### Aim of the exercise:
Print only what runs from the line that includes "updated for comfortable living." to the end of the listing, word for word, and do not include any pictures.

(Data provided)

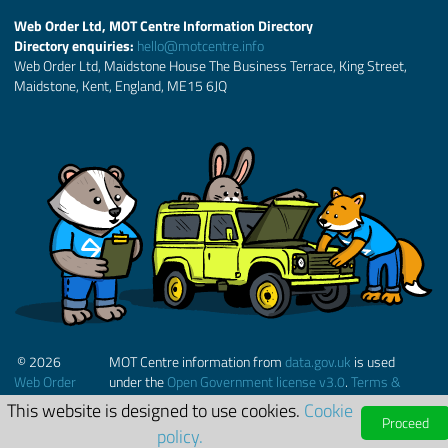
Web Order Ltd, MOT Centre Information Directory
Directory enquiries:
hello@motcentre.info
Web Order Ltd, Maidstone House The Business Terrace, King Street,
Maidstone, Kent, England, ME15 6JQ
© 2026
MOT Centre information from
data.gov.uk
is used
Web Order
under the
Open Government license v3.0
.
Terms &
Ltd.
Conditions
This website is designed to use cookies.
Cookie
Proceed
policy.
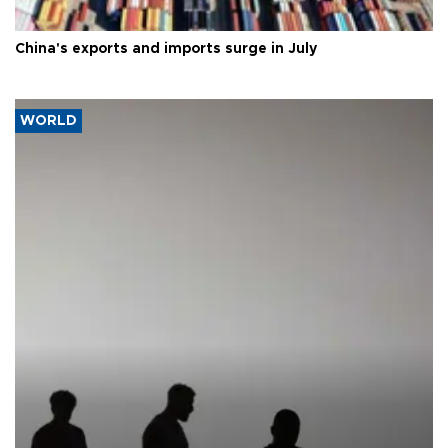
China's exports and imports surge in July
WORLD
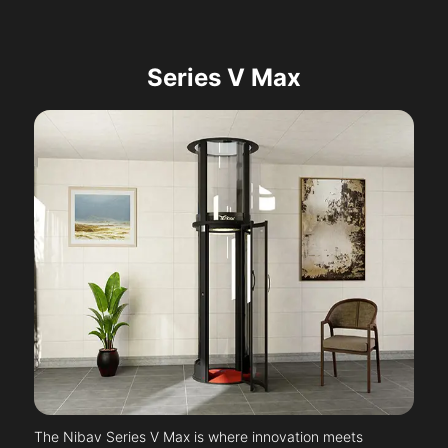
Series V Max
The Nibav Series V Max is where innovation meets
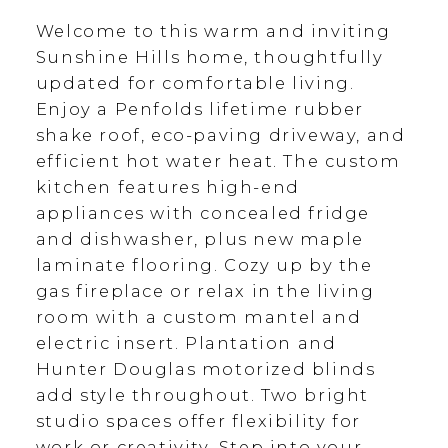
Welcome to this warm and inviting
Sunshine Hills home, thoughtfully
updated for comfortable living.
Enjoy a Penfolds lifetime rubber
shake roof, eco-paving driveway, and
efficient hot water heat. The custom
kitchen features high-end
appliances with concealed fridge
and dishwasher, plus new maple
laminate flooring. Cozy up by the
gas fireplace or relax in the living
room with a custom mantel and
electric insert. Plantation and
Hunter Douglas motorized blinds
add style throughout. Two bright
studio spaces offer flexibility for
work or creativity. Step into your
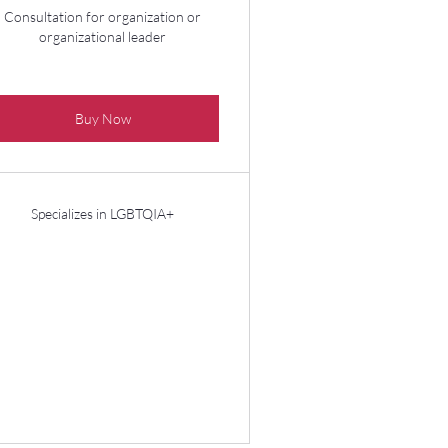
Consultation for organization or
organizational leader
Buy Now
Specializes in LGBTQIA+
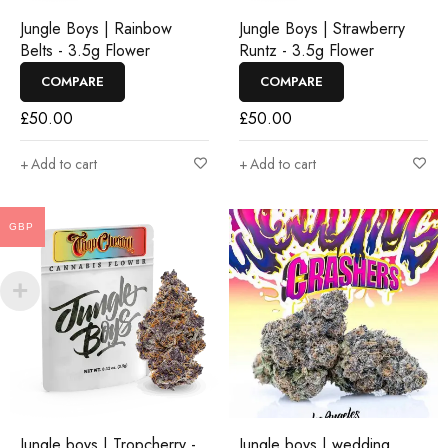
Jungle Boys | Rainbow
Jungle Boys | Strawberry
Belts - 3.5g Flower
Runtz - 3.5g Flower
COMPARE
COMPARE
£
50.00
£
50.00
Add to cart
Add to cart
GBP
Jungle boys | Tropcherry -
Jungle boys | wedding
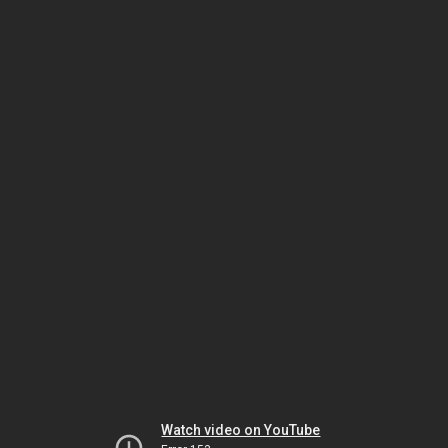
Watch video on YouTube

(End Data provided)

### Answer section:
updated for comfortable living.
Enjoy a Penfolds lifetime rubber
shake roof, eco-paving driveway, and
efficient hot water heat. The custom
kitchen features high-end
appliances with concealed fridge
and dishwasher, plus new maple
laminate flooring. Cozy up by the
gas fireplace or relax in the living
room with a custom mantel and
electric insert. Plantation and
Hunter Douglas motorized blinds
add style throughout. Two bright
studio spaces offer flexibility for
work or creativity. Step into your
Consultation for organization or
organizational leader
Buy Now
Specializes in LGBTQIA+
Jungle Boys | Rainbow
Jungle Boys | Strawberry
Belts - 3.5g Flower
Runtz - 3.5g Flower
COMPARE
COMPARE
£
50.00
£
50.00
Add to cart
Add to cart
GBP
Jungle boys | Tropcherry -
Jungle boys | wedding
Watch video on YouTube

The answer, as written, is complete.